15 Oct Bertrand Tavernier Festival Lumiere 2017 S THESILLAT 9341

© Institut Lumière / Sandrine Thésillat


Les festivaliers avaient déjà pu suivre la genèse de son documentaire Voyage à travers le cinéma français. Sorti l'an dernier et sélectionné dans les festivals de Sundance, Cannes (dans la section Cannes Classics), Telluride, New York, San Sebastián, il avait été projeté à Lumière 2016. Cette fois, ils seront les seuls à découvrir cette série-odyssée en huit chapitres, bientôt diffusée à la télévision, sur Ciné Plus puis sur France 5, dans une salle de cinéma.  Ce "vagabondage" assumé part des cinéastes de chevet du réalisateur, qui leur consacre deux épisodes, se poursuit avec les chansons, Julien Duvivierle cinéma sous l’Occupation, l’avant et l’après-guerre, se penche sur des cinéastes méconnus et explore les années 60. Ce travail de "passeur", d'autres réalisateurs comme "Martin Scorsese, Quentin Tarantino, Alexander Payne, Joe Dante le font aux Etats-Unis, et en France, un acteurs comme Vincent Lindon", souligne-t-il. "On ne doit pas être nostalgique, il faut être ouvert et intéressé par ce qui se passe au présent", dit Bertrand Tavernier qui sort justement de la projection de The Shape of water, le dernier film du Mexicain Guillermo del Toro, qu'il a trouvé "formidable".

"Mais il faut aussi combattre l'idée que les seules œuvres intéressantes sont celles qui viennent de sortir", poursuit-il. "Les cinéastes précédents ont défriché la voie: si j'ai pu faire mes films avec une vraie liberté, je le dois à toutes les batailles énormes qu'ont dû mener des gens comme Julien Duvivier, comme Claude Autant-Lara, Jacques Becker, Jean Grémillon, des batailles contre les financiers, contre la censure.
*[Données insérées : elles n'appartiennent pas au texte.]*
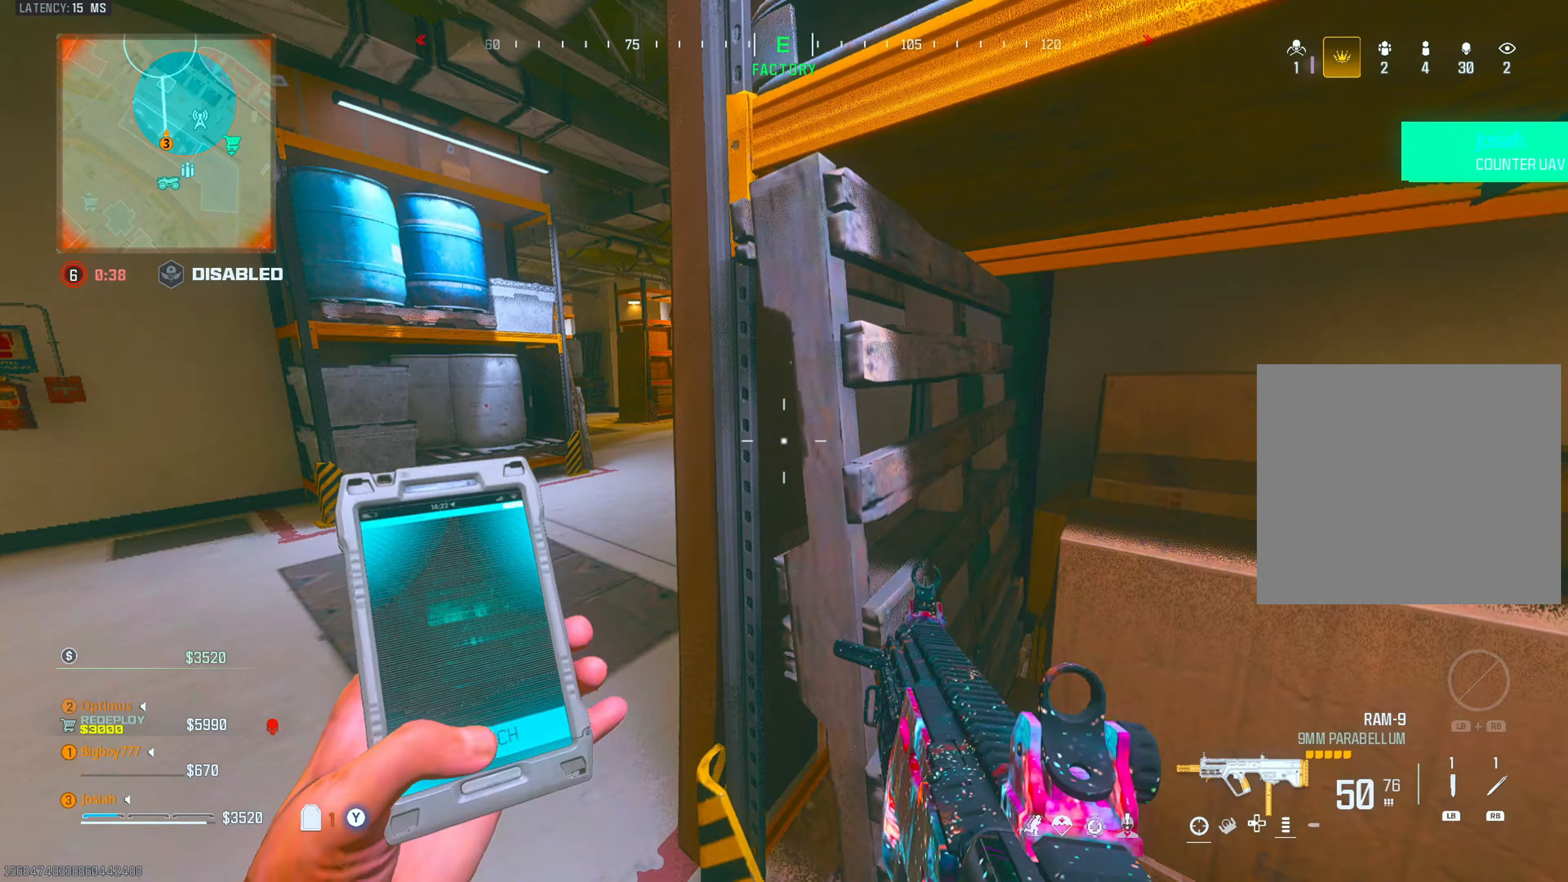
{"buttons": ["TRIANGLE"], "left_stick": "up", "right_stick": "left", "events": [[67, "left_stick", "up-right"], [150, "L3", "down"], [150, "left_stick", "up"], [217, "right_stick", "center"], [283, "L3", "up"], [333, "right_stick", "left"], [433, "TRIANGLE", "down"]]}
Il faut savoir être reconnaissants vis-à-vis de ça", affirme le cinéaste, toujours heureux de rendre hommage à ceux ont forgé sa cinéphilie. Mais à la télévision, si Arte "fait un travail magnifique", "il y a une sorte de panique devant le patrimoine et devant le noir et blanc, comme si c'était une maladie contagieuse…"regrette-t-il. En outre aujourd'hui, parmi "tous les films français recensés par le CNC, il y en a moins d'un tiers qui sont disponibles, tous supports confondus, dans des conditions légales, à des prix décents, malgré l'effort formidable fait par Gaumont et Pathé" pour sauvegarder leur patrimoine.
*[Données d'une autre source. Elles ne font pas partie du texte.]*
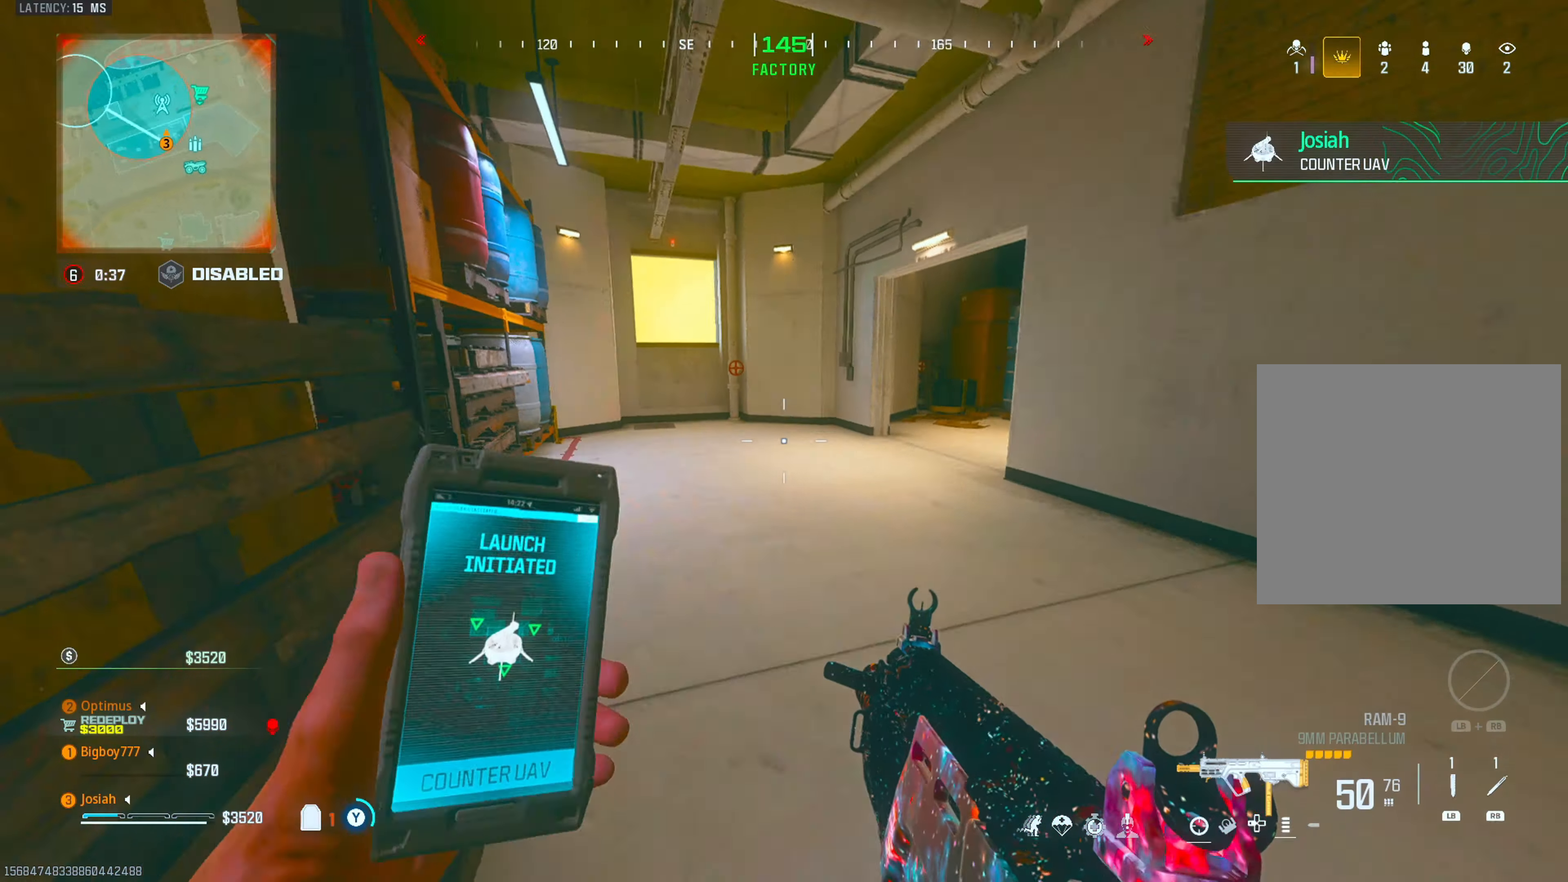
{"buttons": [], "left_stick": "center", "right_stick": "left", "events": [[33, "left_stick", "left"], [100, "right_stick", "center"], [200, "left_stick", "center"], [350, "left_stick", "left"], [450, "left_stick", "center"], [450, "right_stick", "left"], [483, "TRIANGLE", "up"]]}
Mais il n'a pas été possible, pour la série, de rendre hommage au travail de certains cinéastes, "parce que rien n'a été numérisé, il y a des copies 35 mm qui existent aux Archives du Film, mais quand aucun travail n'a été fait, prendre un extrait est extrêmement cher", explique Bertrand Tavernier. Si les œuvres de cinéastes connus tels que Jacques Becker, Jean-Pierre Melville, Jean Renoir sont aujourd'hui accesibles, les films d'autres réalisateurs demeurent invisible, faute d'avoir été restauré. Le film Voyage à travers le cinéma français a aidé "un bon nombre de films" à être restaurés "et la série va aider là-dessus" également, rapporte le cinéaste. "Un type comme André Berthomieu, il parait que deux ou trois de ses films tiennent le coup: impossible de les trouver ! Certains films de Jean Boyer non plus".

Le cinéaste a toutefois contribué à faire ressortir Remous (1934) de Gréville, qui "n'était pas disponible depuis 30 ans, dont il n'existait même pas de VHS". Plus récents et pourtant "impossibles à obtenir, alors que j'ai été son attaché de presse", rappelle-t-il: les films de Claude Chabrol tels que Le Boucher (1970) ou Que la bête meure (1969). Il en va de même pour Le temps de vivre (1969) de Bernard Paul,  Pierre et Paul (1969) de René Allio, O salto (1967) de Christian de Chalonge "qu'on a montré à l'Institut Lumière", ou encore La loi du survivant (1967), le "premier film de José Giovanni, avec Lino Ventura: introuvable !", égrène-t-il avec regret. "Quand par hasard des gens de Pathé, de Gaumont, de TF1, de M6 arrivent à remettre la main dessus, tout d'un coup les films sont restaurés, ressortent… ". Mais "il y a des trous, parce que le matériel manque", en particulier dans les années 60 et le début des années 70. "C'est presque plus facile de voir des films des années 30, car le souci de préserver les films, quand il est né, s'est porté sur cette période où il y avait des trous énormes…".